The Inode currently stores uid, GID, size, mtime, etc., which are persisted in objects through the metadata function of US3. For example, as shown in the figure below, US3 has an object named “A /b/c/f1″ in its bucket. In the file system, each” /” prefix is mapped to a directory to achieve the directory tree on the left.

IO Flow Design

For data writing, US3 supports fragment uploading of large files. Using this feature, US3FS writes data to the cache and uploads data in fragments in the background to the back-end storage in chunks of 4MB. The shard upload process is shown in the figure below. The number of concurrent writes in the whole system is limited by token buckets. Each shard writing thread gets the token and writes it, and writes the last shard when the file is close to complete the upload process.

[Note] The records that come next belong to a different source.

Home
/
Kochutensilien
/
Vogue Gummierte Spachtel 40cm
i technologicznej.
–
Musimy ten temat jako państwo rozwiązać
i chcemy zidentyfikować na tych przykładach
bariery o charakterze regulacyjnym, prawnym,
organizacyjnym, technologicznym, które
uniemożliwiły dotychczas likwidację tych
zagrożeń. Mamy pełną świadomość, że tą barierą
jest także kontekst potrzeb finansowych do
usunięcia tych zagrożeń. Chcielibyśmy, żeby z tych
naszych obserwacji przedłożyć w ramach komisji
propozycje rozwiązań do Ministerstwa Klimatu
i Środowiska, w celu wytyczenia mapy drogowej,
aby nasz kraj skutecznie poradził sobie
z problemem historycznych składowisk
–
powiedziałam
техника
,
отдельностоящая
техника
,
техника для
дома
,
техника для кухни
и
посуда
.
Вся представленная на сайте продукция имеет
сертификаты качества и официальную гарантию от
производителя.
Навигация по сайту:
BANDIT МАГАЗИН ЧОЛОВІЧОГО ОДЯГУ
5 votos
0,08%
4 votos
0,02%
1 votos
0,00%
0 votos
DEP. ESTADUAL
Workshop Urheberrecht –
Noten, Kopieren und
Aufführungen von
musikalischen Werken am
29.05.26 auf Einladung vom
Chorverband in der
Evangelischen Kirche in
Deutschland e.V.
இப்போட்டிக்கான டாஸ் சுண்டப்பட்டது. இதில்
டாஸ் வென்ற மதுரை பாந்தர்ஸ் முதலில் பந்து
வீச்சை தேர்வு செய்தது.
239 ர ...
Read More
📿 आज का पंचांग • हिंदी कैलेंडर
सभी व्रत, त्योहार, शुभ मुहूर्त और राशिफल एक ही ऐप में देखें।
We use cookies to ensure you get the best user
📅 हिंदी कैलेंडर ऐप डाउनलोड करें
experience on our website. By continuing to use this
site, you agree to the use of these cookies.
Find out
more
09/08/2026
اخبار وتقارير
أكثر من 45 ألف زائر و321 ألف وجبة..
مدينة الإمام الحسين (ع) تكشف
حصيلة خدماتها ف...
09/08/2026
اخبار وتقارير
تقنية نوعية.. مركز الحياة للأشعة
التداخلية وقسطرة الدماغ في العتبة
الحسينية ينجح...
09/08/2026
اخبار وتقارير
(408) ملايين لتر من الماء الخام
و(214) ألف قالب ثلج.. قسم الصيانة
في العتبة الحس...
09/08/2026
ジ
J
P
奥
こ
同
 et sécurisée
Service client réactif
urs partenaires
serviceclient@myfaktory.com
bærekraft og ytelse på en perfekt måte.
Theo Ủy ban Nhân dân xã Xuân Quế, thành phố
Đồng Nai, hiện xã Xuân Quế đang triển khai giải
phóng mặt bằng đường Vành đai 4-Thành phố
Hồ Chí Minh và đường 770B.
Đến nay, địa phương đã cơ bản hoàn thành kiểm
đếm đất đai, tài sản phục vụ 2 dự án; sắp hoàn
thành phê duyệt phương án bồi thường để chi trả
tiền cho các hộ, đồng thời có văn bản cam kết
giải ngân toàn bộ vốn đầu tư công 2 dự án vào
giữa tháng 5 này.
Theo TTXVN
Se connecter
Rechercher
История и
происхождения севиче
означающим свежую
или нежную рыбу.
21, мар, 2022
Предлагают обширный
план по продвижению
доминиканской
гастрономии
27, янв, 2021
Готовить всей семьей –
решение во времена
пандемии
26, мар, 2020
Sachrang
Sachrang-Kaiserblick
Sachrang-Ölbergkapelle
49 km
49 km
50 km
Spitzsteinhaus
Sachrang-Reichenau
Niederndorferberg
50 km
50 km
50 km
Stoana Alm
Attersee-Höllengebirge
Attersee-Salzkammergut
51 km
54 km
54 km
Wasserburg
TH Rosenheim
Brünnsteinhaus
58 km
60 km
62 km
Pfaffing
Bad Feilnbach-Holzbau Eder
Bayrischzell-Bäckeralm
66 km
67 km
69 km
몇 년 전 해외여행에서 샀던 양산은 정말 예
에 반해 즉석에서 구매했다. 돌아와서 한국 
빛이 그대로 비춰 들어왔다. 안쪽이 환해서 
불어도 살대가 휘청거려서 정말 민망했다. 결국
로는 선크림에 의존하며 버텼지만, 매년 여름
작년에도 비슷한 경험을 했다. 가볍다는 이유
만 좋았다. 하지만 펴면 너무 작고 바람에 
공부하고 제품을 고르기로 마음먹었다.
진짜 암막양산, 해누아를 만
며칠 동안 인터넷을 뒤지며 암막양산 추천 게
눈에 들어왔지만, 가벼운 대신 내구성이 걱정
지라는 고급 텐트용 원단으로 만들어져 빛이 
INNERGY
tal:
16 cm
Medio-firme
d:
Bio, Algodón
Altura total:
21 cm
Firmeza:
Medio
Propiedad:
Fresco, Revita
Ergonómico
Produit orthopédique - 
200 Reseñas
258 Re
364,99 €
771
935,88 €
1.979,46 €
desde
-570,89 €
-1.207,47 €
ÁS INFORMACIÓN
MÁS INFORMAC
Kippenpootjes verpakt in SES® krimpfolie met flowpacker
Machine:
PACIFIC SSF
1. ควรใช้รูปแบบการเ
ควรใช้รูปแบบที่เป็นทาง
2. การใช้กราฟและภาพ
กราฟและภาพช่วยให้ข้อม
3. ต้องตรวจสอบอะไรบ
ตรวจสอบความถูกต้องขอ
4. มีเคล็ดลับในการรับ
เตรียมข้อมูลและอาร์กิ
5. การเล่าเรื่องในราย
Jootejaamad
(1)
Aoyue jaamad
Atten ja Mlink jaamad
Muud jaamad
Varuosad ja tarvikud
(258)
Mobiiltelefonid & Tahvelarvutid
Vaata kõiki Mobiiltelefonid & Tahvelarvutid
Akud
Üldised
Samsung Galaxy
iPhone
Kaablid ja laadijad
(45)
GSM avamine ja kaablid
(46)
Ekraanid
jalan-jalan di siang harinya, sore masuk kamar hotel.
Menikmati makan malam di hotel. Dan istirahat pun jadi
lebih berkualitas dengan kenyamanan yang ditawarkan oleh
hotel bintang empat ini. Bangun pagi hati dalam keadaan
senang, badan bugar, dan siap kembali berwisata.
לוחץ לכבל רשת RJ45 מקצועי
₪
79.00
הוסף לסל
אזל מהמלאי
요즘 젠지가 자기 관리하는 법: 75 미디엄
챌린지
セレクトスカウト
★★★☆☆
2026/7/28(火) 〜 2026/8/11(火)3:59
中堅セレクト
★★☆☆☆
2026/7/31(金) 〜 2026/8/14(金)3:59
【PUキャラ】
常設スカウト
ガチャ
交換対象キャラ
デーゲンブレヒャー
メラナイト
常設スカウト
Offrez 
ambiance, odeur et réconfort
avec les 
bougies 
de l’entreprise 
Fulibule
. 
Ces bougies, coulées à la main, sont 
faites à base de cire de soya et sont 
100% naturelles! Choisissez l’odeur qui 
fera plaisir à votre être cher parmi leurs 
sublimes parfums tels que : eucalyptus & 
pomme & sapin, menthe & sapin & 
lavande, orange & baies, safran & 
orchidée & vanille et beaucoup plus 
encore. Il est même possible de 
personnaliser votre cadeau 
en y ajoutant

File reads are preread in the US3FS cache to improve performance. Kernel-fuse itself shards data reads and writes. Without modifying the kernel, the MAXIMUM I/O size is 128K. In this scenario, I/OS are sliced into 128 KB pieces. Without prefetch, network bandwidth cannot be utilized. The prefetch algorithm of US3FS is as follows:

As shown in the figure, after the first synchronous reading is completed, the prefetch of the current length will be carried out later, and the midpoint of the prefetch will be set as the trigger for the next prefetch. If the subsequent reads are not continuous, the system clears the previous status and performs a new prefetch. If the reads are continuous, the system checks whether the end position of the current read is not less than the offset for triggering the prefetch. If the prefetch is triggered, the size of the prefetch window is doubled until the prefetch window reaches the preset threshold. Then preread in a new window. If no, the prefetch is not performed. Prefetch improves the sequential read performance. Since US3FS is mostly used in large file scenarios, US3FS does not cache any data itself. There is a kernel of Pagecache on top of US3FS, and pagecache works well when users repeatedly read the same file.

Data consistency

Due to the implementation mechanism of object storage, data written to large files is not visible until all sharding upload is completed. Therefore, data written to US3FS is not readable until close. When close, US3FS will send a request to end sharding, ending the whole write process. The data is visible to the user.

Contrast test

Under the test model of 64 concurrency and 4M IO size, sequential write and sequential read of 40G files were tested for several times, and the average results were as follows:

During the test, Goofys had a relatively high memory footprint with a peak of around 3.3g, while US3FS was relatively flat with a peak of around 305M, saving 90% of the memory. S3fs performs relatively well because it uses local temporary files for caching, so it takes up less memory, but writes to files are large, and when hard disk space is insufficient, performance degrades to data in tables.

In the sequential read test, the test results can verify our analysis. Due to the design of Goofys, the performance can not meet our requirements in this scenario. In addition, in the test scenario of moving 1G files, the comparison results are as follows:

It can be seen that in mobile demand scenarios, especially those with large files, US3FS can improve performance by hundreds of times.

conclusion

In a word, S3FS and Goofys have their own advantages and disadvantages in reading and writing large files. In contrast, US3FS developed by US3 has better performance both in reading and writing, and is more adaptable to US3 and easier to expand.